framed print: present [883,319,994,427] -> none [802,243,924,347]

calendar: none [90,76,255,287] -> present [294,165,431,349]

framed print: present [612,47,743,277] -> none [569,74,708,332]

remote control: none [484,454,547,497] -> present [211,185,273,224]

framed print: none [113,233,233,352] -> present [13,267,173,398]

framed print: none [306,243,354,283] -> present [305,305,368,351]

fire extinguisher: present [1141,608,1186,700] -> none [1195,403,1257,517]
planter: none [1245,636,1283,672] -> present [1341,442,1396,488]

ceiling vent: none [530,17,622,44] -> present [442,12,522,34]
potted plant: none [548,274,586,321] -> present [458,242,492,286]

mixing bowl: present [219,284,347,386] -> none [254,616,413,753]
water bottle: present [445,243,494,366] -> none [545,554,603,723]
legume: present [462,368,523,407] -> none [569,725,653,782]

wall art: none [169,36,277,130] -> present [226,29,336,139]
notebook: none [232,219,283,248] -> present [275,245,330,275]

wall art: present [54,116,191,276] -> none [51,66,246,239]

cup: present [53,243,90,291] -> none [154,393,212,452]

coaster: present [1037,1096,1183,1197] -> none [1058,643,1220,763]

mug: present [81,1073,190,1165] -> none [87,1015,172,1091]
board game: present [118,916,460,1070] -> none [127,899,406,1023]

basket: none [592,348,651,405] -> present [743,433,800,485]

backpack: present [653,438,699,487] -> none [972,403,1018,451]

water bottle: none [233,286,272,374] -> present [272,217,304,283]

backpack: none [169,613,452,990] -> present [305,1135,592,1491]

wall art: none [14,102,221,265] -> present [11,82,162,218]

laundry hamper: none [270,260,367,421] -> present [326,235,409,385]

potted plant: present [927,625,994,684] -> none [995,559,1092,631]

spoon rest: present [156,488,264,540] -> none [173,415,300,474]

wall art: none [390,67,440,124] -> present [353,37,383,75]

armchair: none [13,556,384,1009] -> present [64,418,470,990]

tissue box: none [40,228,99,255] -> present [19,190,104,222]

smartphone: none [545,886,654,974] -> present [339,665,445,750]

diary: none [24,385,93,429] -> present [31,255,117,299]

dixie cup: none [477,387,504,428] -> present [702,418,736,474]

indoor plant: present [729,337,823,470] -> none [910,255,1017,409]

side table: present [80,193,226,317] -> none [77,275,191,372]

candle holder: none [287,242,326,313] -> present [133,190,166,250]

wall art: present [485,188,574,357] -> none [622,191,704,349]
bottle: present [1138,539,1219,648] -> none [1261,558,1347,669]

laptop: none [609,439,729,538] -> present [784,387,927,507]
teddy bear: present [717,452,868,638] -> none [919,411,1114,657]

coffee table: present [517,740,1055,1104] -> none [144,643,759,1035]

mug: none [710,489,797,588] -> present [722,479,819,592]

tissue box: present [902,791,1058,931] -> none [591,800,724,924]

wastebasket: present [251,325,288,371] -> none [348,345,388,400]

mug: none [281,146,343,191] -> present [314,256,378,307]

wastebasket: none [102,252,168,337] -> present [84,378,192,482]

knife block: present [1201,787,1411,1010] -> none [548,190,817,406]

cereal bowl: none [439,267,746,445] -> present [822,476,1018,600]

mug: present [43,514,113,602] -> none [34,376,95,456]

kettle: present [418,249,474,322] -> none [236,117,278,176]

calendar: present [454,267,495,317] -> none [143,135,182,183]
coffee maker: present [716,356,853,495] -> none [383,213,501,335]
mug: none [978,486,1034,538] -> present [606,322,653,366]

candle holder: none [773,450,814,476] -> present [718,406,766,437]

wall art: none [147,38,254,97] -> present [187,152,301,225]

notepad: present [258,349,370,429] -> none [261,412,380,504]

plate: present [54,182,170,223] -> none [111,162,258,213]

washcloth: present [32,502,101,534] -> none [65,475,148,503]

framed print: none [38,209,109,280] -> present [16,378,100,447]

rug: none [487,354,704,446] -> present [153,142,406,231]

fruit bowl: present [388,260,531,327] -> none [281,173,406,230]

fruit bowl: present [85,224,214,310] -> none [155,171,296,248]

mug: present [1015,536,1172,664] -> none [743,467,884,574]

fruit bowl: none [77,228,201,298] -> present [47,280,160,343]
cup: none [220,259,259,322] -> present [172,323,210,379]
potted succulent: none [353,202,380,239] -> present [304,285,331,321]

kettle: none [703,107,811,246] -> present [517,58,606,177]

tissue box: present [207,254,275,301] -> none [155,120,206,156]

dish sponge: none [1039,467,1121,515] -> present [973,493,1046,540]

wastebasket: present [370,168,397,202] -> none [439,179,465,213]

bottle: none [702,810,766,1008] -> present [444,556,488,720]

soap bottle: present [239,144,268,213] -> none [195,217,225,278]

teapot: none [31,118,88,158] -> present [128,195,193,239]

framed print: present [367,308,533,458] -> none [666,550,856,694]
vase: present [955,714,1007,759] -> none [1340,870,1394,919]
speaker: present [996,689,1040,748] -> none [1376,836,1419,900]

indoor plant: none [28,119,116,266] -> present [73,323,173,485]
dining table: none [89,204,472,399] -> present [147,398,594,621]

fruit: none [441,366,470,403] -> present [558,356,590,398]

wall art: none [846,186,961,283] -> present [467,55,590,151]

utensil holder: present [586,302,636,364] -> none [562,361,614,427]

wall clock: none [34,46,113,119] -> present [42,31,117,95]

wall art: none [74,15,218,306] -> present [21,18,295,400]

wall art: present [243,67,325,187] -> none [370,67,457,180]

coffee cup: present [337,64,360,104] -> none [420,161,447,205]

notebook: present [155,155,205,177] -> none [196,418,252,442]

■ ■ ■ ■

**TASK OBJECTIVE**
Select from the material above each line in which the string "bowl" appears, and list those lines.

**SOLUTION**
mixing bowl: present [219,284,347,386] -> none [254,616,413,753]
cereal bowl: none [439,267,746,445] -> present [822,476,1018,600]
fruit bowl: present [388,260,531,327] -> none [281,173,406,230]
fruit bowl: present [85,224,214,310] -> none [155,171,296,248]
fruit bowl: none [77,228,201,298] -> present [47,280,160,343]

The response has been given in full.